Amid the great resignation, a big one.

Starbucks has announced that its president and CEO Kevin Johnson is retiring after 13 years with the company, five of them as CEO. He leaves April 4.

The announcement came just hours before the company's annual shareholder meeting. Howard Schultz, who led Starbucks for three decades and built the company from 11 stores and 100 employees to 28,000 stores worldwide, will return as interim CEO. He is taking on the position as a volunteer, the company said, with compensation of $1.

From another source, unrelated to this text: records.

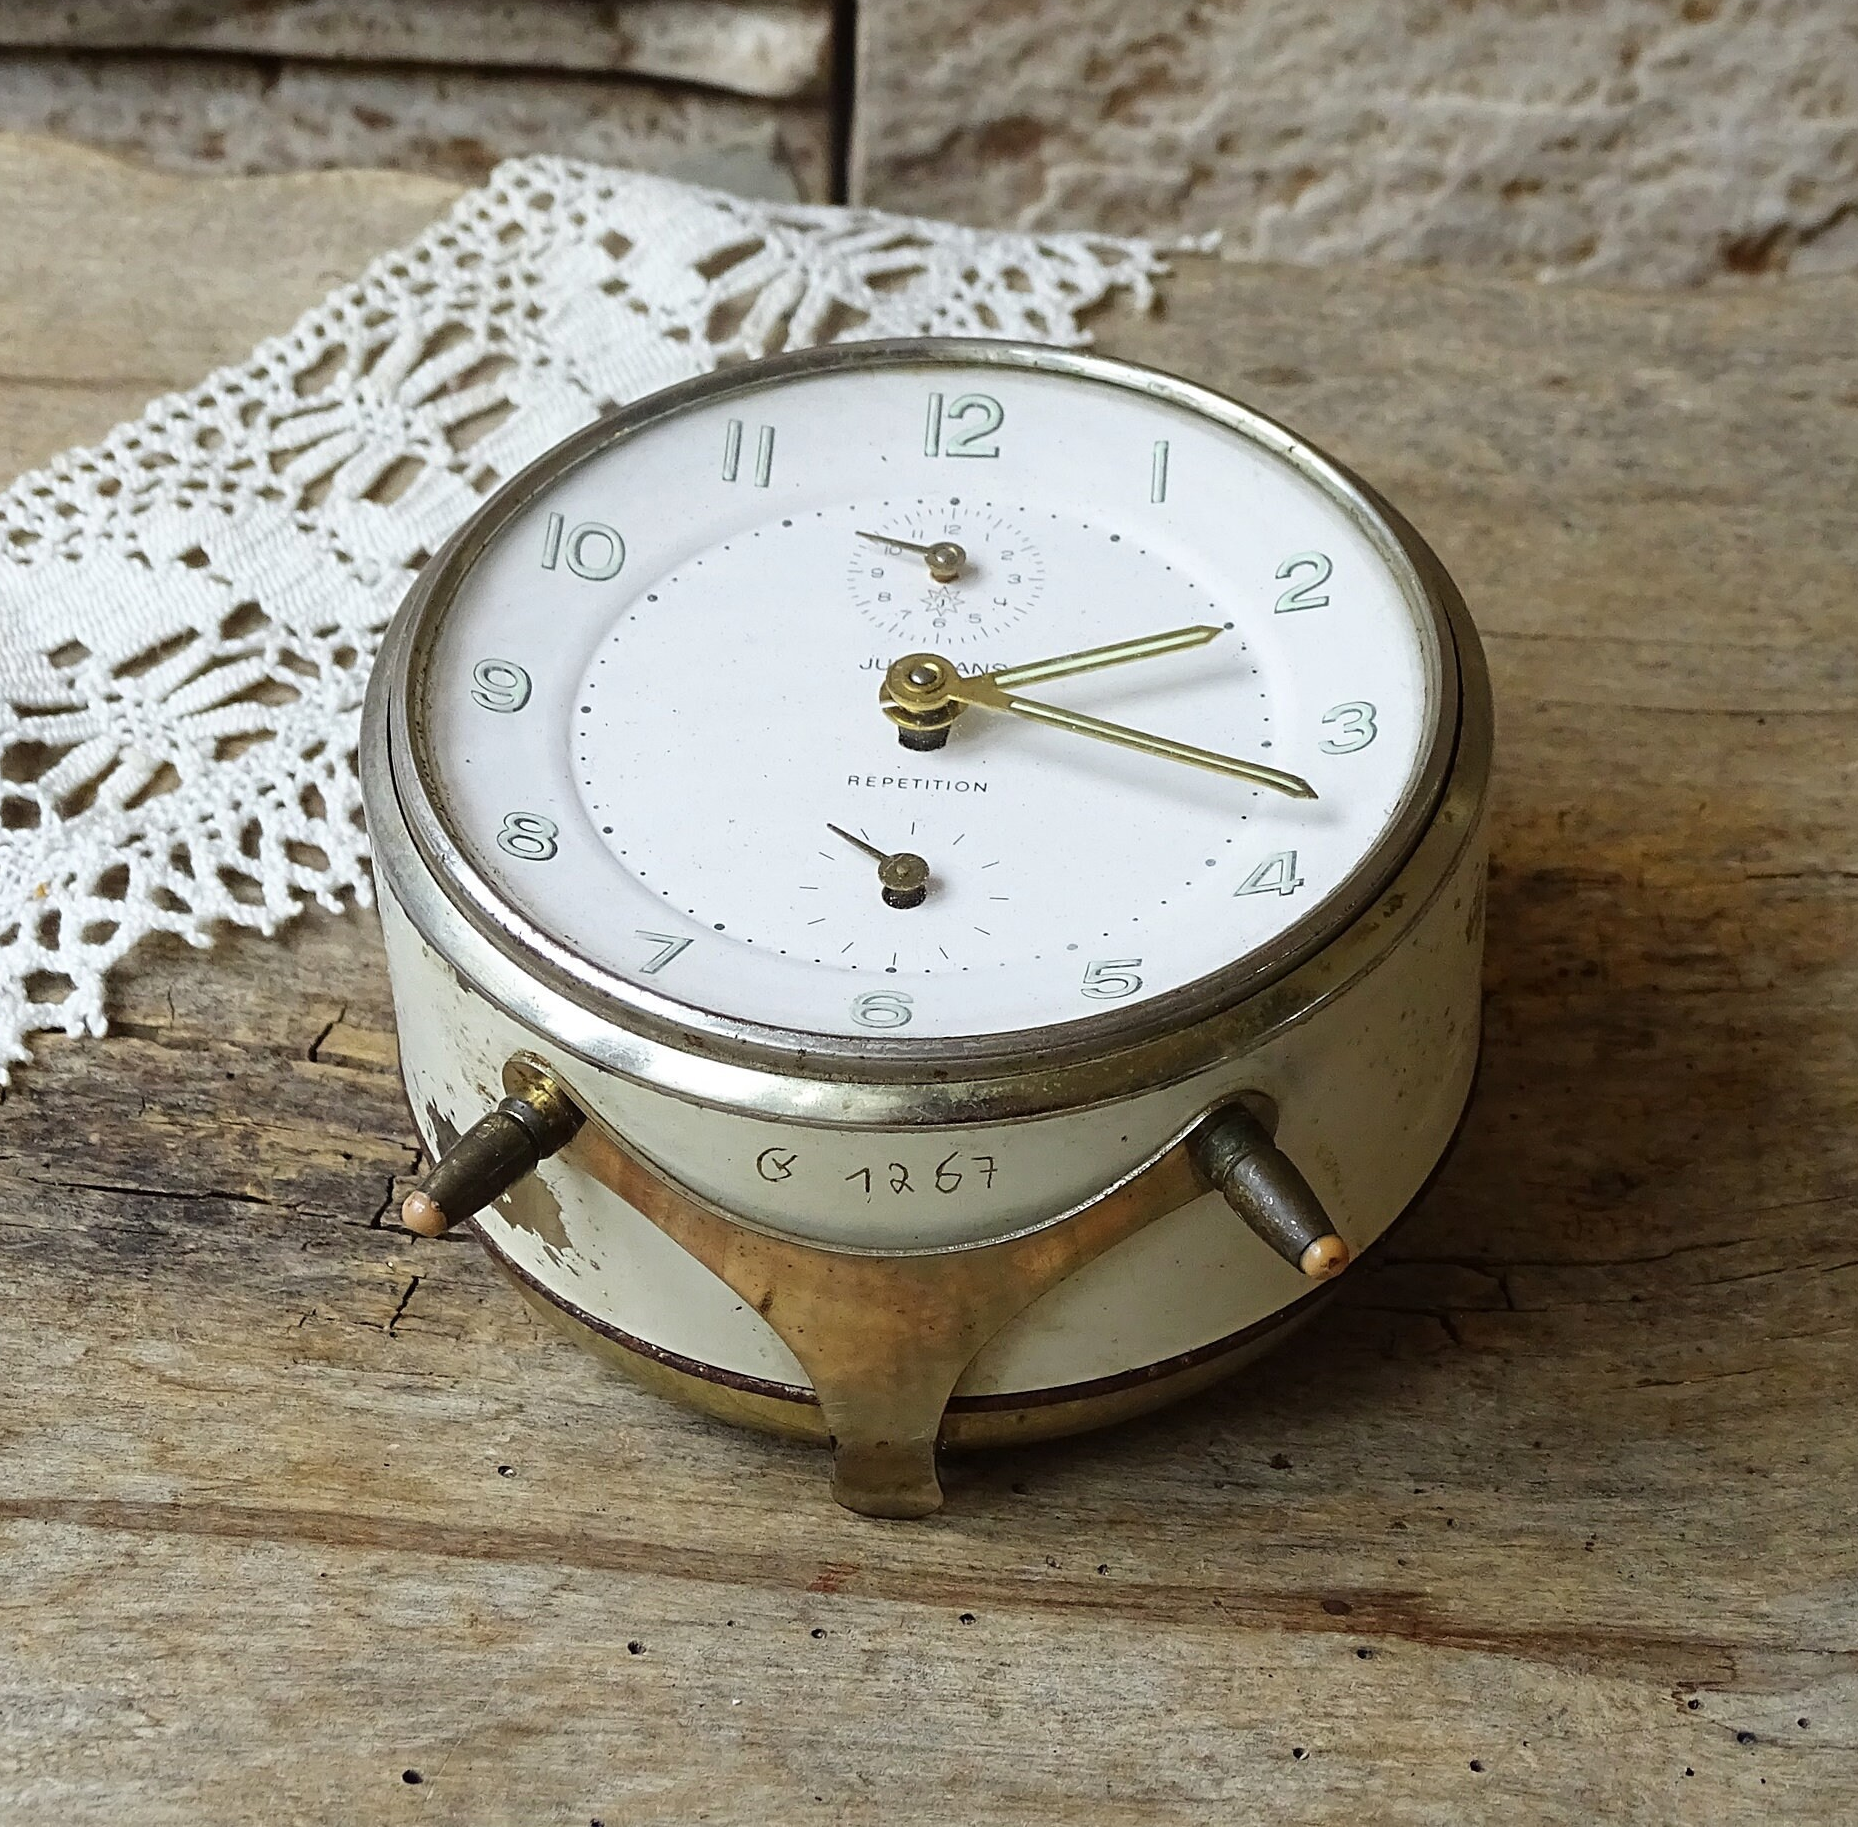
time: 2:18
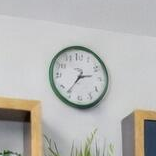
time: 2:36
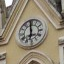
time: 5:59
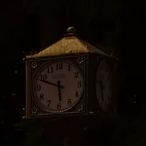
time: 5:49
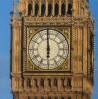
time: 5:59
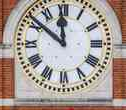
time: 11:51
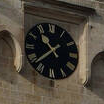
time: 10:37
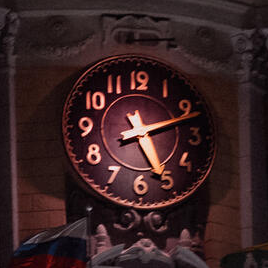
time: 5:12
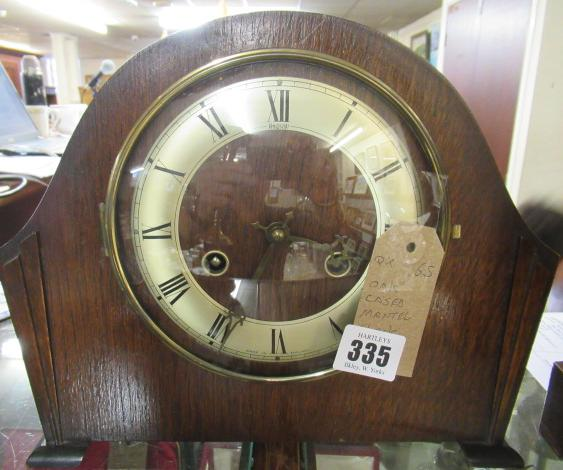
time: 3:34
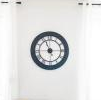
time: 11:14
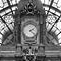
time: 2:21
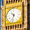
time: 10:32
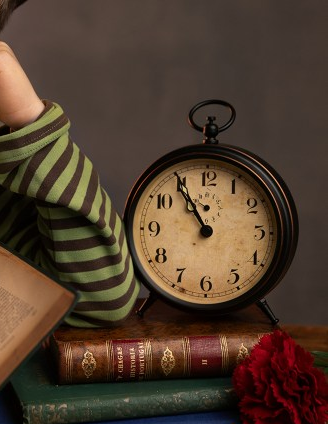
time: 10:54
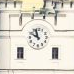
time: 9:57
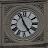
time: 4:56
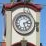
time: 2:26
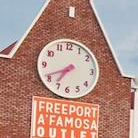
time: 7:41
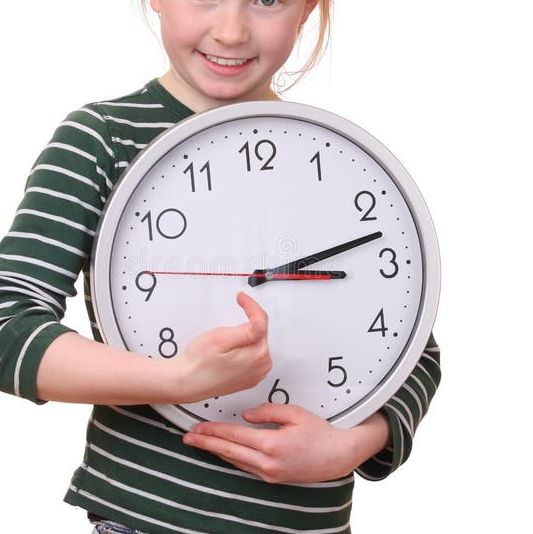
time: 3:12
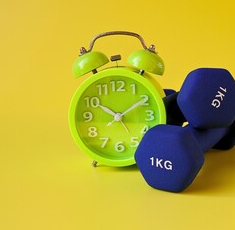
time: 10:09
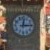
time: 12:14
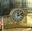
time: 12:11
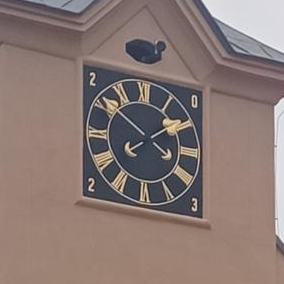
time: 1:50
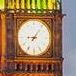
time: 9:06
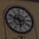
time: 5:48
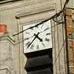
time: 4:37
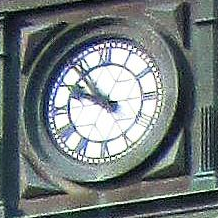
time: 9:54
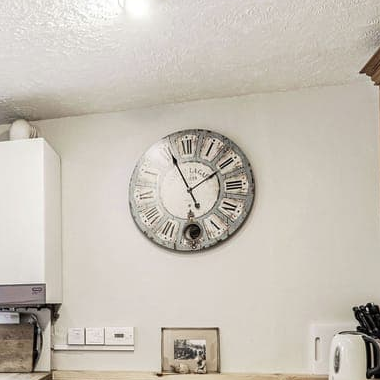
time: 1:55
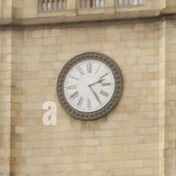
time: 2:24
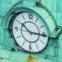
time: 10:15
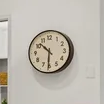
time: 10:30
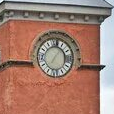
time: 7:06
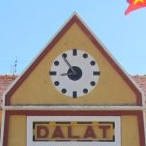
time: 8:54
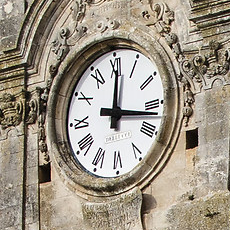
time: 12:16
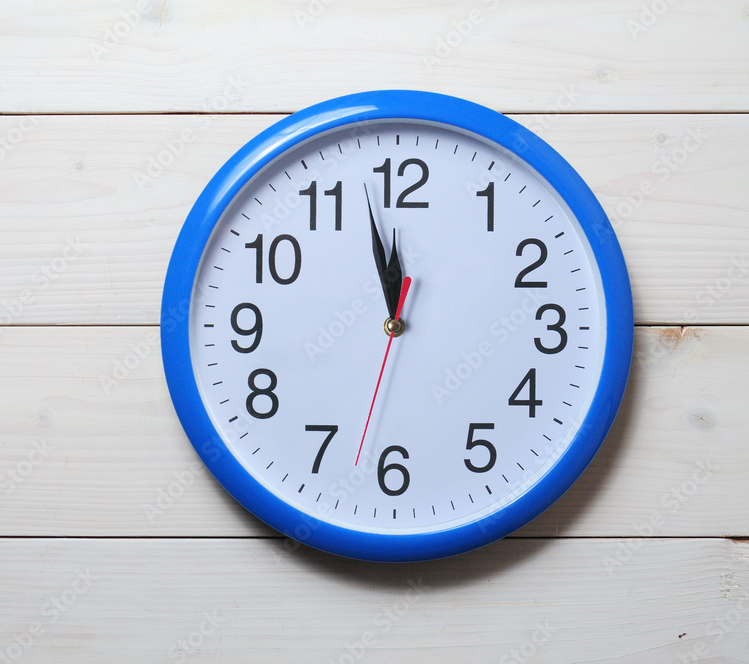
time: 11:57
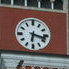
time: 6:17
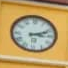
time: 3:11
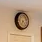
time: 7:12
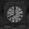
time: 7:59
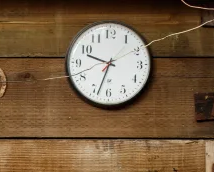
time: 9:33
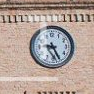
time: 9:25
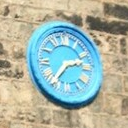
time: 2:36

The Starbucks board thanked Johnson for his leadership, citing the challenges brought on by the pandemic, which it called "one of the most difficult periods in modern history."

After an initial plunge in the very early days of the pandemic, Starbucks shares quickly recovered and soared to a record high last summer. Even as restaurants struggled, coffee sales remained strong, in part thanks to Starbucks' drive-throughs. By spring of 2021, the company said U.S. sales had made a "full recovery."

But Starbucks has not been able to slow a grassroots unionization drive that took off in Buffalo, New York, last year. In December, two out of three stores voted to join Workers United, affiliated with the Service Employees International Union, becoming the first Starbucks stores in the U.S. to form unions. Since then, four more stores — one in Mesa, Arizona, and three others in the Buffalo area — have joined them, and more than 130 other locations have petitioned for union votes.

On Tuesday, the National Labor Relations Board issued a formal complaint against Starbucks, alleging the company took retaliatory actions against two Arizona employees who were part of the union campaign.

In a statement, Johnson, 61, indicated his departure was planned, noting he had signaled to the Starbucks board a year ago that he would consider retiring as the pandemic came to an end.

"I feel this is a natural bookend to my 13 years with the company," he said.

Schultz, who led Starbucks from 1987 until 2018, said in a statement he had not planned to return to Starbucks but knows the company is at a point where it must transform once again.